Created on: January 30, 2008   Last Updated: January 23, 2012

It depends on the quality of water coming out of your tap. Filtering our tap water definitely improves the taste of our food, tea and coffee. It also prevents kettles and the coffee maker from furring up and makes a famous local delicacy of Scummy Tea  a thing of the past.

Our home lies in the Chiltern Downs, north of London. Here in the English heartlands, the rolling chalk hills are a classic English landscape and picture book pretty. But our water is pumped up from an aquifer in the chalk. It contains lots of dissolved chalk and it is very hard. We have used a water filter for 15 years for all our drinking and cooking. We have to use special cartridges for hard water. The dissolved chalk is not a health hazard but it furs up pipes and appliances and it definitely affects the taste of any food and drink prepared with it. Everything tastes sharp, especially if you are not used to it. Visitors from outside of the area notice the taste immediately.

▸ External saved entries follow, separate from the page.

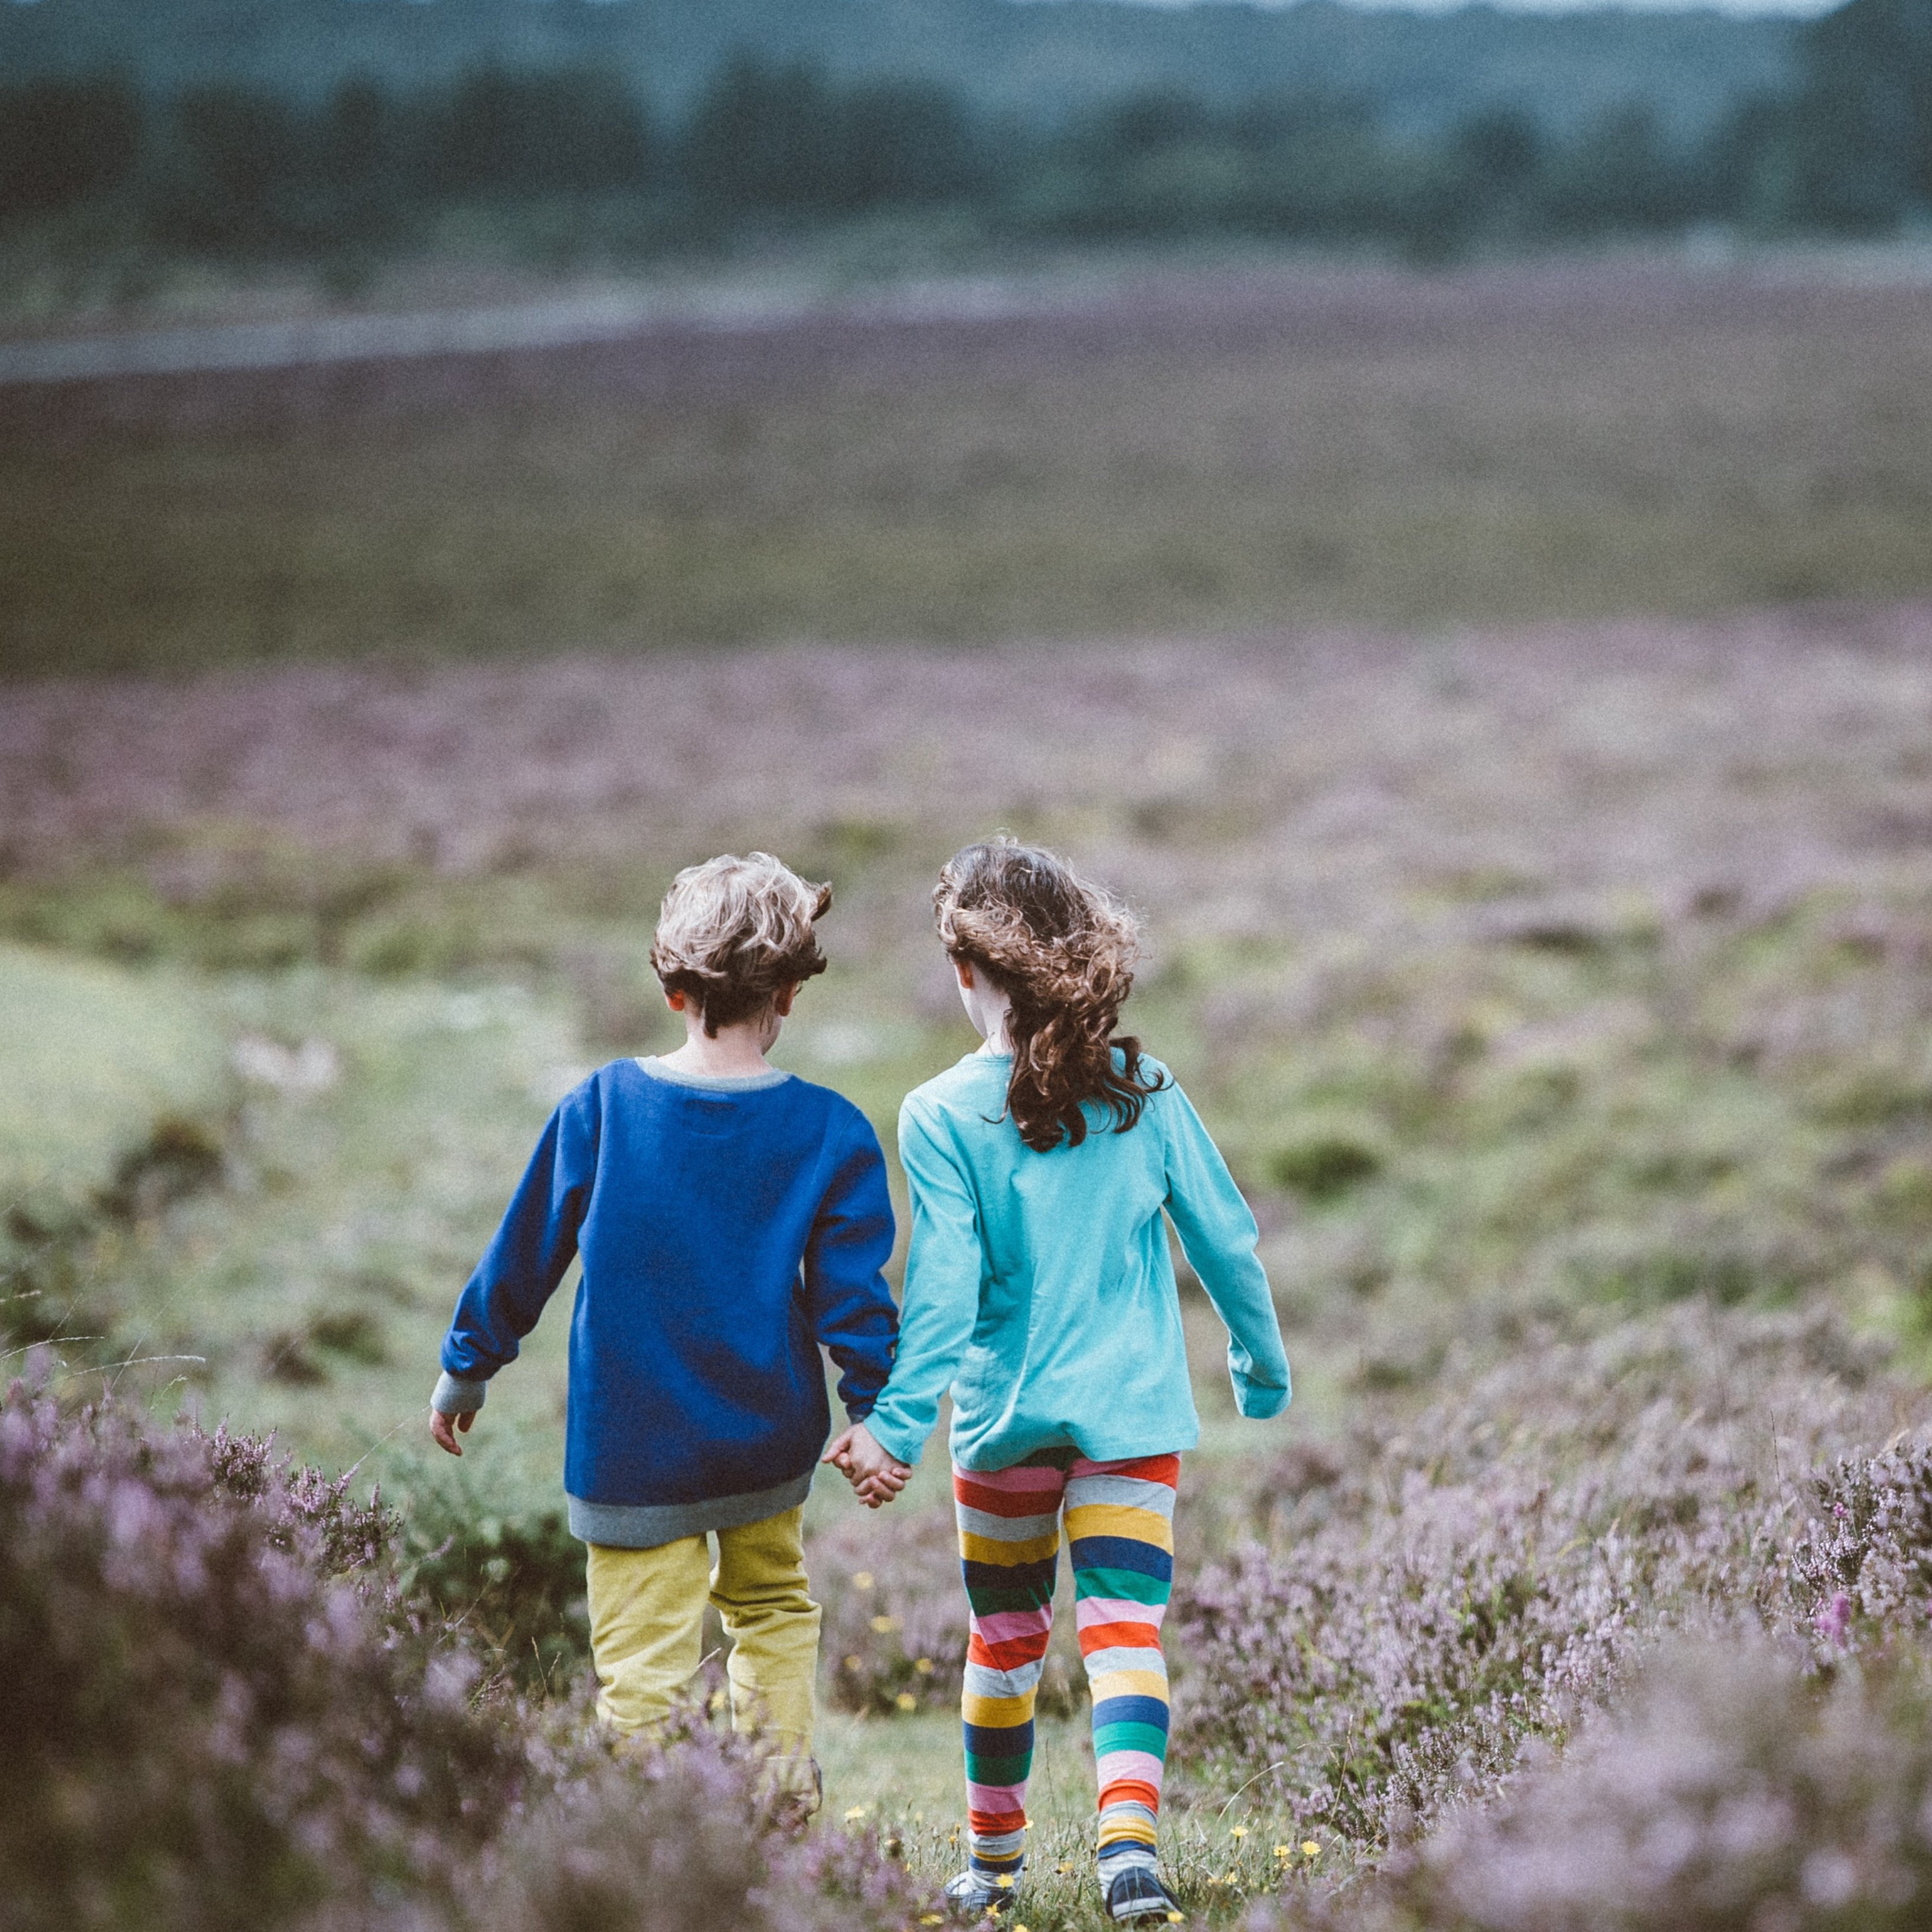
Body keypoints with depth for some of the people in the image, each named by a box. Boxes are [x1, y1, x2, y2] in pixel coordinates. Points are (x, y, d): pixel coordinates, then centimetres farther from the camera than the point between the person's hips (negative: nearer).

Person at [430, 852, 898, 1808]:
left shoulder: (599, 1109, -7)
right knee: (770, 1603, 26)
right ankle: (787, 1810, 18)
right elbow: (850, 1292, -6)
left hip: (633, 1450, -2)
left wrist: (466, 1369, 13)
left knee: (644, 1666, 1)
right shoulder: (828, 1133, -8)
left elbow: (523, 1254, 1)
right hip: (772, 1441, 2)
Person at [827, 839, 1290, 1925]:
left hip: (1004, 1414, -1)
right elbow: (1227, 1240, 5)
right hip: (1132, 1410, 1)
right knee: (1126, 1629, -4)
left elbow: (945, 1287, -14)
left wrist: (898, 1425, -11)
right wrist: (1264, 1365, 19)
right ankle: (1130, 1839, -24)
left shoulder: (942, 1117, -10)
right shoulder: (1145, 1092, -2)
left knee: (1007, 1639, 14)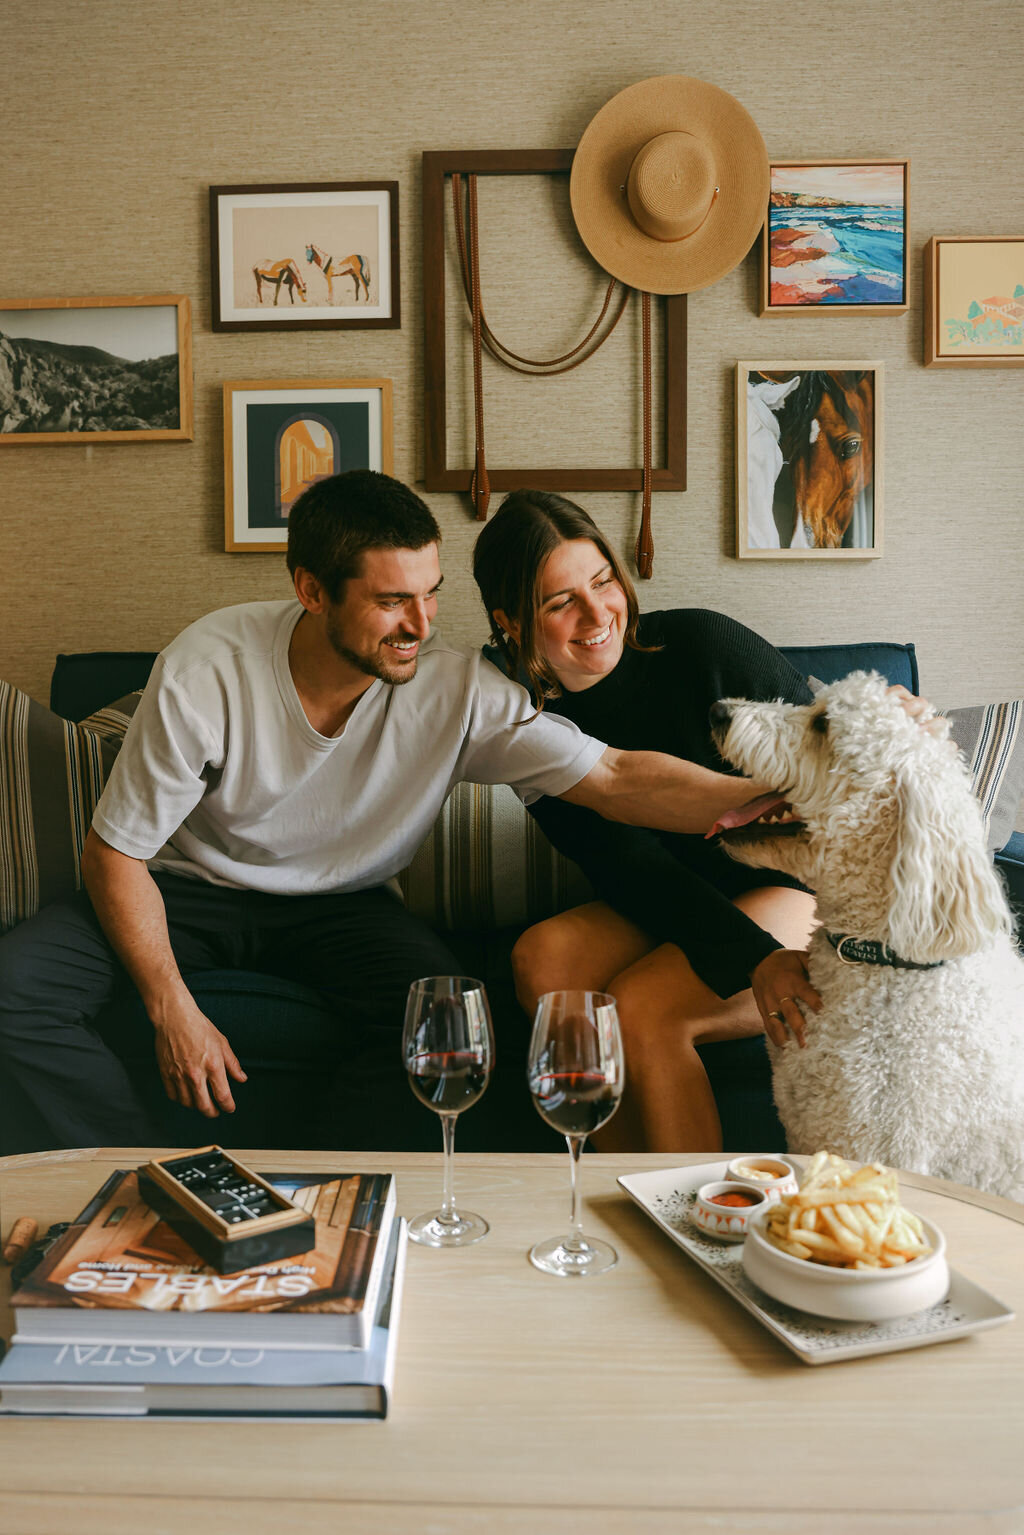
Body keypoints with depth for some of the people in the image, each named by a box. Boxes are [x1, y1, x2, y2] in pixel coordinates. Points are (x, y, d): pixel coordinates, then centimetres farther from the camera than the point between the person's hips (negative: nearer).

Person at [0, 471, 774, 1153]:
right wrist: (172, 1010, -21)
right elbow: (115, 852, -16)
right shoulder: (204, 671, -25)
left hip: (340, 903, 0)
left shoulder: (459, 689, -21)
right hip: (193, 887, 0)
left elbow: (616, 778, -22)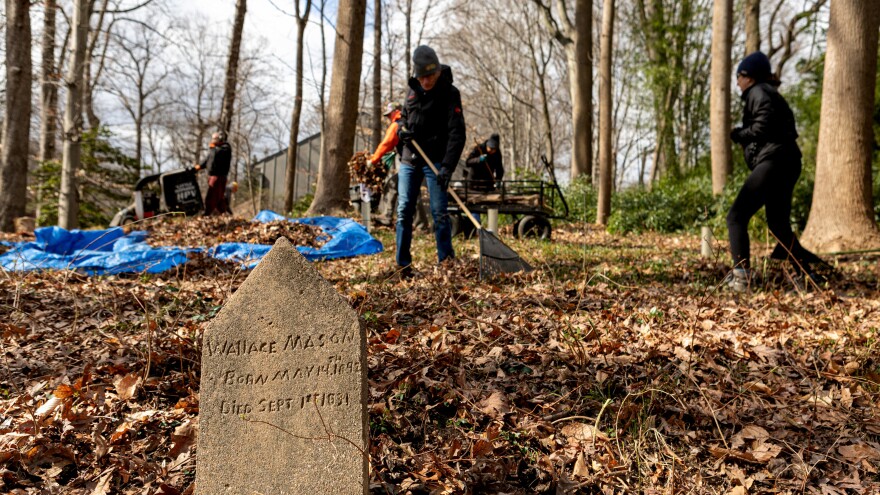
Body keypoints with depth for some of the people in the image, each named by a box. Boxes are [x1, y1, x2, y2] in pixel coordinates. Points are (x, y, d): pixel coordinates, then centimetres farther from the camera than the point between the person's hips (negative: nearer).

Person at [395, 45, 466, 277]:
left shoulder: (449, 93, -9)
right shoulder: (413, 89, 9)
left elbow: (457, 133, -17)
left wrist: (447, 167, -27)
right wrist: (401, 125, -1)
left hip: (434, 161, -5)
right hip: (409, 160, 6)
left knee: (439, 212, -7)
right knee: (404, 211, 5)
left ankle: (446, 264, 2)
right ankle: (403, 265, 12)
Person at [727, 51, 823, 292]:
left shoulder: (759, 92, -3)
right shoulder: (769, 93, 26)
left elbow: (762, 127, -17)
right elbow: (776, 126, 18)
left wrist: (737, 134, -1)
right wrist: (742, 134, 7)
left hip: (773, 162, -10)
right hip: (786, 163, 10)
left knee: (736, 217, -12)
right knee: (779, 225, 15)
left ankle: (741, 277, -21)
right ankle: (811, 277, 15)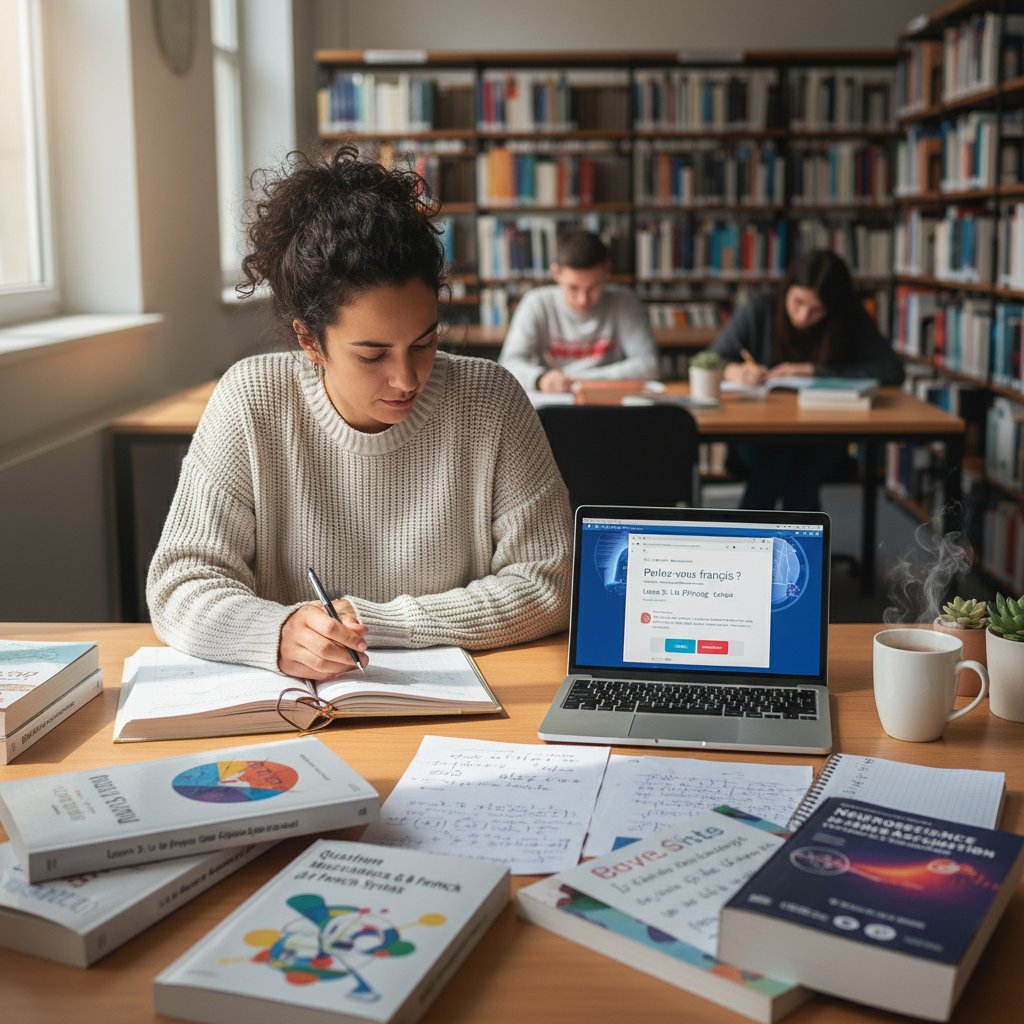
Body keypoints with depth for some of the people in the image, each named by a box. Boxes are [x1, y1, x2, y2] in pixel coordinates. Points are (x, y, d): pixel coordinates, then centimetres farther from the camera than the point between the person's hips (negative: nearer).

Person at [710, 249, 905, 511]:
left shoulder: (850, 319, -3)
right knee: (772, 463, -34)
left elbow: (892, 371, -13)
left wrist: (812, 370, -16)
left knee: (801, 477, -33)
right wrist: (735, 371, -26)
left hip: (823, 442, 0)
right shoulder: (760, 310, -3)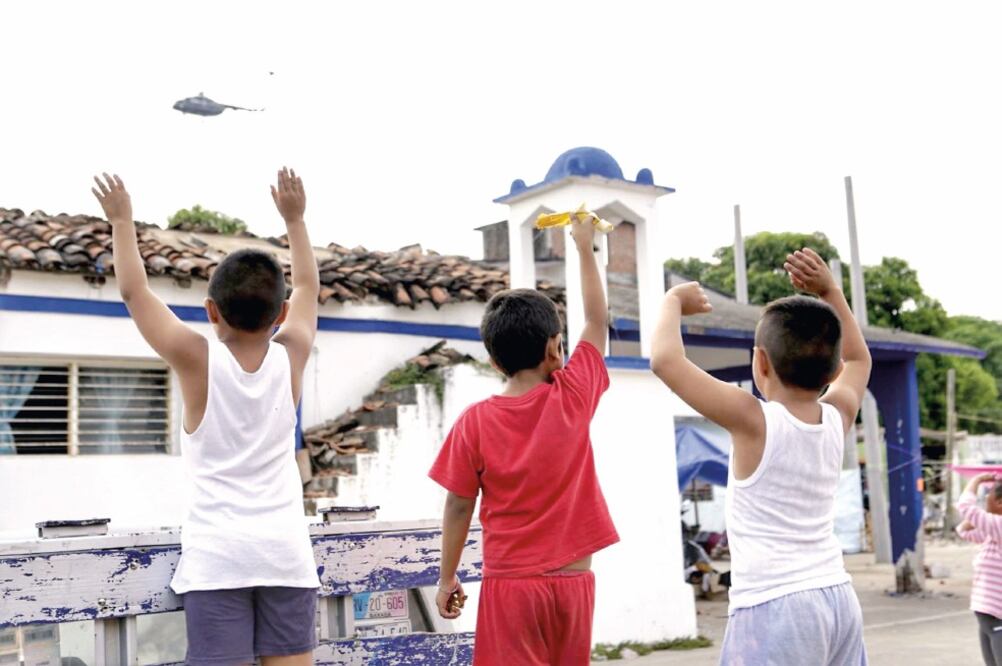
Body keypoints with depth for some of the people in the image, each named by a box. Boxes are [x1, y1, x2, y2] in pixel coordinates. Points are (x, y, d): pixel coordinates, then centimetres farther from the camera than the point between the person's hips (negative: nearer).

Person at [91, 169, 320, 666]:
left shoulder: (197, 359, -4)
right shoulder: (290, 356, 3)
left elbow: (133, 290, 8)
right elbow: (308, 288, 20)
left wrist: (122, 221, 20)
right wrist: (294, 219, 31)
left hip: (217, 554, -2)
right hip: (285, 550, 3)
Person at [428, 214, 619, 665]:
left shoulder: (475, 421, -8)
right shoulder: (574, 396, -6)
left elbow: (458, 507, -3)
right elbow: (598, 322, 8)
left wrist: (447, 578, 8)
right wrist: (585, 247, 18)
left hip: (511, 581, -2)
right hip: (572, 578, 2)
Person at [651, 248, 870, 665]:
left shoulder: (753, 420, -12)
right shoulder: (838, 418, 5)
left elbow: (665, 359, -16)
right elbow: (858, 359, 27)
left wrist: (673, 301, 1)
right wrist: (828, 290, 23)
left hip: (774, 608, -7)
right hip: (839, 600, 7)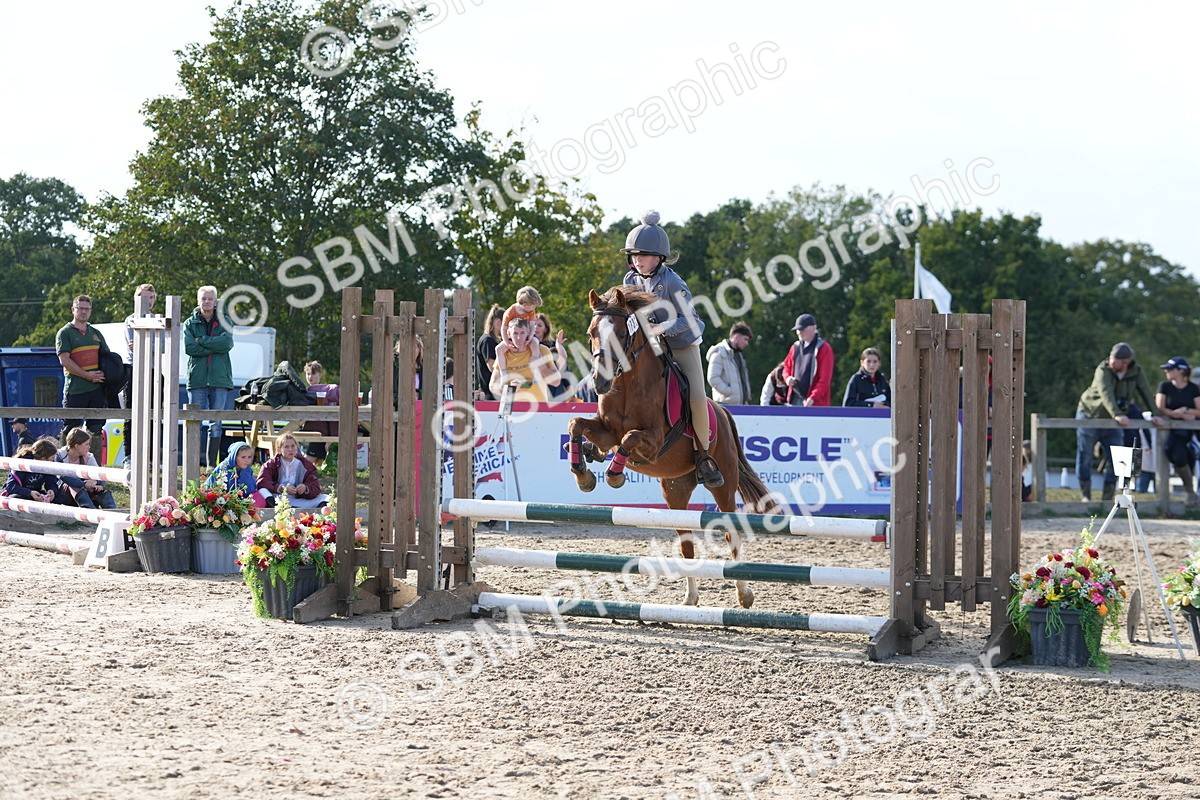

Now, I love coffee. In our kitchen there is an area dedicated to coffee making that would make a coffee shop manager cry. No way do I spend money in a coffee shop and neither do my friends. I am willing to pay for quality coffee when I can get hold of it. Blue Mountain Coffee is my definition of perfection. But there is no point in splashing out on quality coffee when the water affects the taste adversely. The hard water seems to kill the aroma as well. The loss of the beautiful coffee smell is enough to justify filtering the water on its own.

On summer days in these hills, you have to let the taps run for a while to get a glass of water that does not look like a glass of milk. Even then there is still plenty of chalk dissolved and when you boil the water a thin film of chalk floats on the surface. Unnoticeable until you use the water to make tea. Then the tannin in the tea stains the floating chalk brown, and the result the famous Chiltern Scummy Tea. Something tourists travel miles to avoid.

So we filter our water to get good coffee, no scummy tea and no furred appliances. Plus a bottle of filtered water kept in the fridge for making up fruit juice.